The study, just completed, compared test scores of 46,000 charter school students in 20 states and the District -- almost every student attending the special schools with fewer restrictions than traditional public schools.

More than two-thirds of charter students were found to perform better in reading and math and to have a significant achievement advantage over students in the nearest regular public school.

"In the District of Columbia, where 11.3 percent of students are enrolled in charter schools -- by far the highest percentage of any state -- the charter school advantage is large," the report said. "There, fourth-grade charter students' advantage is 35 percent or more in both reading and math."

In California, which had 11,231 students enrolled in 199 charters, the largest number of any state, the proficiency advantage over nearby regular public schools was about 8 percent in reading and 3 percent in math.

In Arizona, with 108 charter schools, the proficiency advantage for fourth-graders was 7 percent in both. In Colorado, charter students perform 11 percent better.

Student performance in charter schools was significantly lower than regular nearby schools in just five states with about 30 percent of national charter enrollment, mostly minority children from poor families.

Those states were Michigan and North Carolina, where charter school performance was three to four percentage points lower, and New York, Ohio, and Texas, where performance was 8.7 to 11.4 points lower. The five states had 15,086 children in 371 charter schools.

Last month, the American Federation of Teachers (AFT) issued a report based on a sample of 3 percent of charter students that concluded their performance was below that of regular public school students.

The AFT report was criticized as "flawed" by Education Secretary Rod Paige, who said the public school union failed to compare the students' reading and math proficiency before enrolling in charter schools with their academic progress since.

Miss Hoxby, an expert on the economics of school choice with the National Bureau of Economic Research, said the AFT study was "junk research" and "misleading." Because charter schools enroll only 1.5 percent of students in America, she said a 3 percent sample amounted to only four fourth-graders in Connecticut charter schools, 14 in the District, 32 in New York, and 38 in New Jersey.

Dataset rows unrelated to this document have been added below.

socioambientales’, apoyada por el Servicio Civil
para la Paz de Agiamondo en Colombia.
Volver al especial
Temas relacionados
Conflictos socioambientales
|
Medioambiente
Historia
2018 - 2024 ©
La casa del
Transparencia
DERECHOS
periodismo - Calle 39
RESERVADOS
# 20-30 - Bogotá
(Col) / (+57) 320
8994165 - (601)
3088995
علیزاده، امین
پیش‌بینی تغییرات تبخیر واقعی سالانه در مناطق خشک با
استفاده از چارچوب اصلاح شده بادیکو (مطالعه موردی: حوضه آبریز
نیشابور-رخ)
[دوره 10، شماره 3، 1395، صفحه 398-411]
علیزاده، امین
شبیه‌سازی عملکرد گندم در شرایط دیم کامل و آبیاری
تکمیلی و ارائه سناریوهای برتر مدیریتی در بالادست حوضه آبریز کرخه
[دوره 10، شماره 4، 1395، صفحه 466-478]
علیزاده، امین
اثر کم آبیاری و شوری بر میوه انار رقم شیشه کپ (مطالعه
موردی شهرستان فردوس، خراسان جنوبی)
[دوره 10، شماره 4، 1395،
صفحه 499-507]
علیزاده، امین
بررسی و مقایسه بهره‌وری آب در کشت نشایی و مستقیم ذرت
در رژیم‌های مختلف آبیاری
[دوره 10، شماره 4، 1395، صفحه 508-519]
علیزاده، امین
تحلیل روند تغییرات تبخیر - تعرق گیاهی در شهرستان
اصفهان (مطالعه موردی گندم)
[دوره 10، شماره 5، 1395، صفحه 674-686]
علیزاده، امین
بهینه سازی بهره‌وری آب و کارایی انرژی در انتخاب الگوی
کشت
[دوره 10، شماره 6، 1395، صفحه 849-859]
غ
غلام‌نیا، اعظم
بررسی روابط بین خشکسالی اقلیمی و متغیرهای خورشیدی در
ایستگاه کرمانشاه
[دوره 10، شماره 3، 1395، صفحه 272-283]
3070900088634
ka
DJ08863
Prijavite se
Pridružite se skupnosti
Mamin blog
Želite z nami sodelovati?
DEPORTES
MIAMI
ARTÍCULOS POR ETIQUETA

"A state's charter school policy cannot be evaluated using the equivalent of one or two classrooms of students," she said. "This study uses assessment data on 99 percent of fourth-graders enrolled in charter schools, except that fifth- or third-graders are used in states that do not test fourth-graders. ...

"Although it is too early to draw sweeping conclusions, the initial indications are that the average student attending a charter school has higher achievement than he or she otherwise would," Miss Hoxby said.

Also, education leaders point out, another important benefit of charter schools is better student behavior and character education that cannot be measured in the same way as academic proficiency.